While the Commissioner-General of UNRWA should, in principle, be accountable to the Palestinian communities the Agency serves, the current governance structure ensures the opposite. By reporting directly to the Secretary-General rather than to the General Assembly, accountability flows upward: to donors and political power centers rather than downward to the Palestinian communities most affected by UNRWA’s decisions.

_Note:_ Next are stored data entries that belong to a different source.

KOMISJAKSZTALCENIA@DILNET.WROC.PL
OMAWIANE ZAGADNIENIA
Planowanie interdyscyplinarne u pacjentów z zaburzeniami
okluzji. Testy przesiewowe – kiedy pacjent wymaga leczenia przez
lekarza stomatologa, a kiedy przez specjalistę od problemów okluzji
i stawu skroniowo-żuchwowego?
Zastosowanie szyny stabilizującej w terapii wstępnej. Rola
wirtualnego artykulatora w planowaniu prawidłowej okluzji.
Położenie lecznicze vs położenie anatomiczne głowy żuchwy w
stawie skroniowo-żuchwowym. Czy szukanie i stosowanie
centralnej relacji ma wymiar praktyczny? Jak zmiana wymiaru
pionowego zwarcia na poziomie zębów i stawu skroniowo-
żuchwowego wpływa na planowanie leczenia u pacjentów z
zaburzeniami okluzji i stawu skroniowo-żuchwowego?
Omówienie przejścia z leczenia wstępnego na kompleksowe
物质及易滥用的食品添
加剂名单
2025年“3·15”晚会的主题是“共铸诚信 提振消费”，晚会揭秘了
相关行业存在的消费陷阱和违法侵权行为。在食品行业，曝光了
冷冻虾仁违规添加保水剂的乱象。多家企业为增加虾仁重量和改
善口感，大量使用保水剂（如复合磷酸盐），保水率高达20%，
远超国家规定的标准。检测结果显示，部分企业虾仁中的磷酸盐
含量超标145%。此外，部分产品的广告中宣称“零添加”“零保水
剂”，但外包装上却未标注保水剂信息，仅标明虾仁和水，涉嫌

Why is Arab leadership considered acceptable for every United Nations body operating in the region except the one mandated to serve Palestinians?
Three factors are at play: First, a fear of political alignment with the refugee cause. Second, a fear of challenging donor orthodoxy. Third and most consequential, a deliberate preference to keep UNRWA administratively weak and politically contained.
Why?
Because a strong, regionally rooted UNRWA leadership would be harder to dismantle.
With less than three months remaining in the current Commissioner-General’s mandate, the most consequential question confronting the Secretary-General and host countries alike is not who comes next, but why Arab leadership continues to be excluded.